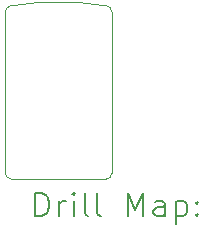
<source format=gbr>
%TF.GenerationSoftware,KiCad,Pcbnew,6.0.10-86aedd382b~118~ubuntu22.04.1*%
%TF.CreationDate,2023-03-14T18:40:59-07:00*%
%TF.ProjectId,baro-temp-qwiic,6261726f-2d74-4656-9d70-2d7177696963,rev?*%
%TF.SameCoordinates,Original*%
%TF.FileFunction,Drillmap*%
%TF.FilePolarity,Positive*%
%FSLAX45Y45*%
G04 Gerber Fmt 4.5, Leading zero omitted, Abs format (unit mm)*
G04 Created by KiCad (PCBNEW 6.0.10-86aedd382b~118~ubuntu22.04.1) date 2023-03-14 18:40:59*
%MOMM*%
%LPD*%
G01*
G04 APERTURE LIST*
%ADD10C,0.100000*%
%ADD11C,0.200000*%
G04 APERTURE END LIST*
D10*
X408032Y2167012D02*
G75*
G03*
X-408032Y2167012I-408032J-2507010D01*
G01*
X-408032Y2167012D02*
G75*
G03*
X-450000Y2117662I8032J-49351D01*
G01*
X400000Y700000D02*
G75*
G03*
X450000Y750000I0J50000D01*
G01*
X-400000Y700000D02*
X400000Y700000D01*
X-450000Y750000D02*
G75*
G03*
X-400000Y700000I50000J0D01*
G01*
X-450000Y2117662D02*
X-450000Y750000D01*
X450000Y750000D02*
X450000Y2117662D01*
X450001Y2117662D02*
G75*
G03*
X408032Y2167012I-50001J-2D01*
G01*
D11*
X-197381Y384524D02*
X-197381Y584524D01*
X-149762Y584524D01*
X-121190Y575000D01*
X-102143Y555952D01*
X-92619Y536905D01*
X-83095Y498809D01*
X-83095Y470238D01*
X-92619Y432143D01*
X-102143Y413095D01*
X-121190Y394048D01*
X-149762Y384524D01*
X-197381Y384524D01*
X2619Y384524D02*
X2619Y517857D01*
X2619Y479762D02*
X12143Y498809D01*
X21667Y508333D01*
X40714Y517857D01*
X59762Y517857D01*
X126428Y384524D02*
X126428Y517857D01*
X126428Y584524D02*
X116905Y575000D01*
X126428Y565476D01*
X135952Y575000D01*
X126428Y584524D01*
X126428Y565476D01*
X250238Y384524D02*
X231190Y394048D01*
X221667Y413095D01*
X221667Y584524D01*
X355000Y384524D02*
X335952Y394048D01*
X326429Y413095D01*
X326429Y584524D01*
X583571Y384524D02*
X583571Y584524D01*
X650238Y441667D01*
X716905Y584524D01*
X716905Y384524D01*
X897857Y384524D02*
X897857Y489286D01*
X888333Y508333D01*
X869286Y517857D01*
X831190Y517857D01*
X812143Y508333D01*
X897857Y394048D02*
X878809Y384524D01*
X831190Y384524D01*
X812143Y394048D01*
X802619Y413095D01*
X802619Y432143D01*
X812143Y451190D01*
X831190Y460714D01*
X878809Y460714D01*
X897857Y470238D01*
X993095Y517857D02*
X993095Y317857D01*
X993095Y508333D02*
X1012143Y517857D01*
X1050238Y517857D01*
X1069286Y508333D01*
X1078810Y498809D01*
X1088333Y479762D01*
X1088333Y422619D01*
X1078810Y403571D01*
X1069286Y394048D01*
X1050238Y384524D01*
X1012143Y384524D01*
X993095Y394048D01*
X1174048Y403571D02*
X1183571Y394048D01*
X1174048Y384524D01*
X1164524Y394048D01*
X1174048Y403571D01*
X1174048Y384524D01*
X1174048Y508333D02*
X1183571Y498809D01*
X1174048Y489286D01*
X1164524Y498809D01*
X1174048Y508333D01*
X1174048Y489286D01*
M02*

</source>
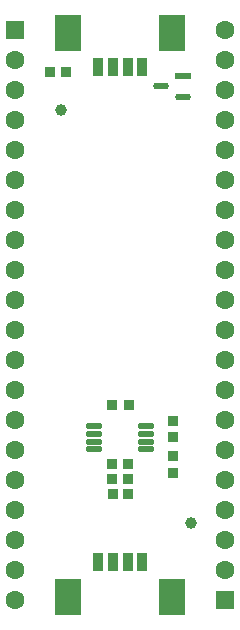
<source format=gbr>
%TF.GenerationSoftware,Altium Limited,Altium Designer,23.10.1 (27)*%
G04 Layer_Color=255*
%FSLAX45Y45*%
%MOMM*%
%TF.SameCoordinates,7A70C931-5BDF-4ABD-901A-901AFED5F3BC*%
%TF.FilePolarity,Positive*%
%TF.FileFunction,Pads,Bot*%
%TF.Part,Single*%
G01*
G75*
%TA.AperFunction,ComponentPad*%
%ADD10C,1.60000*%
%ADD11R,1.60000X1.60000*%
%TA.AperFunction,FiducialPad,Global*%
%ADD13C,1.00000*%
%TA.AperFunction,SMDPad,CuDef*%
%ADD14R,0.95814X0.91213*%
%ADD15R,0.91213X0.95814*%
G04:AMPARAMS|DCode=16|XSize=0.45mm|YSize=1.35mm|CornerRadius=0.0495mm|HoleSize=0mm|Usage=FLASHONLY|Rotation=90.000|XOffset=0mm|YOffset=0mm|HoleType=Round|Shape=RoundedRectangle|*
%AMROUNDEDRECTD16*
21,1,0.45000,1.25100,0,0,90.0*
21,1,0.35100,1.35000,0,0,90.0*
1,1,0.09900,0.62550,0.17550*
1,1,0.09900,0.62550,-0.17550*
1,1,0.09900,-0.62550,-0.17550*
1,1,0.09900,-0.62550,0.17550*
%
%ADD16ROUNDEDRECTD16*%
%ADD17R,0.80650X0.86822*%
%TA.AperFunction,ConnectorPad*%
%ADD18R,0.81280X1.60020*%
%ADD19R,2.20980X3.09880*%
%TA.AperFunction,SMDPad,CuDef*%
G04:AMPARAMS|DCode=20|XSize=1.35872mm|YSize=0.58684mm|CornerRadius=0.29342mm|HoleSize=0mm|Usage=FLASHONLY|Rotation=180.000|XOffset=0mm|YOffset=0mm|HoleType=Round|Shape=RoundedRectangle|*
%AMROUNDEDRECTD20*
21,1,1.35872,0.00000,0,0,180.0*
21,1,0.77188,0.58684,0,0,180.0*
1,1,0.58684,-0.38594,0.00000*
1,1,0.58684,0.38594,0.00000*
1,1,0.58684,0.38594,0.00000*
1,1,0.58684,-0.38594,0.00000*
%
%ADD20ROUNDEDRECTD20*%
%ADD21R,1.35872X0.58684*%
%ADD22R,0.81280X1.60020*%
%ADD23R,2.20980X3.09880*%
%ADD24R,0.95872X0.91213*%
D10*
X889000Y4976500D02*
D03*
Y4722500D02*
D03*
Y4468500D02*
D03*
Y4214500D02*
D03*
Y3960500D02*
D03*
Y3706500D02*
D03*
Y3452500D02*
D03*
Y3198500D02*
D03*
Y2944500D02*
D03*
Y2690500D02*
D03*
Y2436500D02*
D03*
Y2182500D02*
D03*
Y1928500D02*
D03*
Y1674500D02*
D03*
Y1420500D02*
D03*
Y1166500D02*
D03*
Y912500D02*
D03*
Y658500D02*
D03*
Y404500D02*
D03*
X-889000Y150500D02*
D03*
Y404500D02*
D03*
Y658500D02*
D03*
Y912500D02*
D03*
Y1166500D02*
D03*
Y1420500D02*
D03*
Y1674500D02*
D03*
Y1928500D02*
D03*
Y2182500D02*
D03*
Y2436500D02*
D03*
Y2690500D02*
D03*
Y2944500D02*
D03*
Y3198500D02*
D03*
Y3452500D02*
D03*
Y3706500D02*
D03*
Y3960500D02*
D03*
Y4214500D02*
D03*
Y4468500D02*
D03*
Y4722500D02*
D03*
D11*
X889000Y150500D02*
D03*
X-889000Y4976500D02*
D03*
D13*
X600000Y800000D02*
D03*
X-500000Y4300000D02*
D03*
D14*
X70200Y1300000D02*
D03*
X-70200D02*
D03*
X70200Y1175000D02*
D03*
X-70200D02*
D03*
X-454800Y4625000D02*
D03*
X-595199D02*
D03*
D15*
X450000Y1670200D02*
D03*
Y1529801D02*
D03*
Y1370199D02*
D03*
Y1229800D02*
D03*
D16*
X222500Y1622500D02*
D03*
Y1557500D02*
D03*
Y1492500D02*
D03*
Y1427500D02*
D03*
X-222500D02*
D03*
Y1492500D02*
D03*
Y1557500D02*
D03*
Y1622500D02*
D03*
D17*
X62586Y1050000D02*
D03*
X-62586D02*
D03*
D18*
X187500Y469400D02*
D03*
X62500D02*
D03*
X-62500D02*
D03*
X-187500D02*
D03*
D19*
X442500Y179400D02*
D03*
X-442500D02*
D03*
D20*
X347329Y4500000D02*
D03*
X532671Y4408500D02*
D03*
D21*
Y4591500D02*
D03*
D22*
X-187500Y4660600D02*
D03*
X-62500D02*
D03*
X62500D02*
D03*
X187500D02*
D03*
D23*
X-442500Y4950600D02*
D03*
X442500D02*
D03*
D24*
X72671Y1800000D02*
D03*
X-72671D02*
D03*
%TF.MD5,e6e03b0b4b76573efd9a7497c6e04240*%
M02*

</source>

────────

- [Problem details] Begin at the first line of the listing and print each line exactly. Stop after the line containing "G04 Gerber Fmt", and omit all pictures.

- [Solution to this problem]
<source format=gbr>
%TF.GenerationSoftware,KiCad,Pcbnew,6.0.10-86aedd382b~118~ubuntu22.04.1*%
%TF.CreationDate,2023-03-14T18:40:59-07:00*%
%TF.ProjectId,baro-temp-qwiic,6261726f-2d74-4656-9d70-2d7177696963,rev?*%
%TF.SameCoordinates,Original*%
%TF.FileFunction,Drillmap*%
%TF.FilePolarity,Positive*%
%FSLAX45Y45*%
G04 Gerber Fmt 4.5, Leading zero omitted, Abs format (unit mm)*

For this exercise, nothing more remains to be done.